[Pose estimation data]
* * *

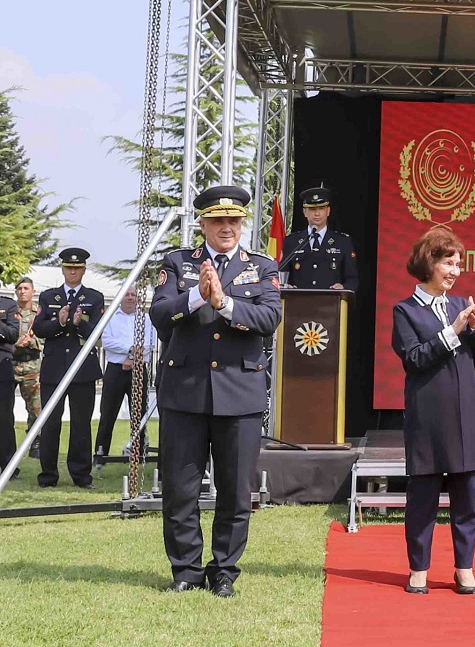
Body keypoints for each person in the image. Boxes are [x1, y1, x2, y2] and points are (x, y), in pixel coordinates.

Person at [150, 185, 281, 597]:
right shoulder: (177, 262)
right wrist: (196, 295)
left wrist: (224, 303)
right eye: (217, 220)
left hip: (238, 393)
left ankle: (224, 569)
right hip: (184, 392)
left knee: (235, 491)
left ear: (243, 224)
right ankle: (186, 570)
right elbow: (158, 313)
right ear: (202, 224)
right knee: (180, 489)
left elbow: (269, 317)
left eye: (234, 221)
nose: (227, 227)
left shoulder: (261, 266)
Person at [391, 227, 475, 596]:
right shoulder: (405, 310)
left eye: (458, 263)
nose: (455, 270)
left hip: (467, 415)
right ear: (429, 262)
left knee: (468, 497)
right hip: (428, 418)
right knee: (423, 499)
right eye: (449, 262)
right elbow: (415, 359)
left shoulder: (460, 302)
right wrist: (453, 330)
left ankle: (464, 568)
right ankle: (419, 568)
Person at [33, 248, 105, 489]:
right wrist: (61, 322)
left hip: (82, 370)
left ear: (83, 270)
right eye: (68, 268)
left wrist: (78, 324)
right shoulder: (48, 296)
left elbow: (97, 332)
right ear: (62, 270)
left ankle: (81, 476)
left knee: (81, 425)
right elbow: (40, 328)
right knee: (50, 424)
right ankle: (48, 476)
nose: (72, 271)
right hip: (54, 370)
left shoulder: (94, 298)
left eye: (77, 268)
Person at [94, 287, 158, 464]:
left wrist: (132, 357)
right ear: (120, 298)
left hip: (138, 369)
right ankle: (100, 454)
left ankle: (138, 453)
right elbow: (107, 342)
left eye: (133, 295)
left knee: (139, 414)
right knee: (107, 413)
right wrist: (129, 350)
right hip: (115, 370)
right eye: (127, 295)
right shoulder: (111, 318)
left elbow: (149, 343)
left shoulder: (146, 319)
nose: (130, 298)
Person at [282, 185, 359, 292]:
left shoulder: (342, 241)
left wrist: (343, 287)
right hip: (298, 303)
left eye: (321, 209)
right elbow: (281, 274)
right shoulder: (292, 241)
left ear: (328, 211)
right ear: (305, 212)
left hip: (331, 303)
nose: (317, 214)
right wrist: (286, 286)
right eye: (312, 209)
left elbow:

* * *

# [WHAT YOU HAVE TO DO]
From the entries above, give again exactly the lines running from the line with "right ear: (120, 298)" to the line with "right eye: (312, 209)"; include both of those lines.

# [OUTPUT BELOW]
right ear: (120, 298)
left hip: (138, 369)
right ankle: (100, 454)
left ankle: (138, 453)
right elbow: (107, 342)
left eye: (133, 295)
left knee: (139, 414)
right knee: (107, 413)
right wrist: (129, 350)
right hip: (115, 370)
right eye: (127, 295)
right shoulder: (111, 318)
left elbow: (149, 343)
left shoulder: (146, 319)
nose: (130, 298)
Person at [282, 185, 359, 292]:
left shoulder: (342, 241)
left wrist: (343, 287)
right hip: (298, 303)
left eye: (321, 209)
right elbow: (281, 274)
right shoulder: (292, 241)
left ear: (328, 211)
right ear: (305, 212)
left hip: (331, 303)
nose: (317, 214)
right wrist: (286, 286)
right eye: (312, 209)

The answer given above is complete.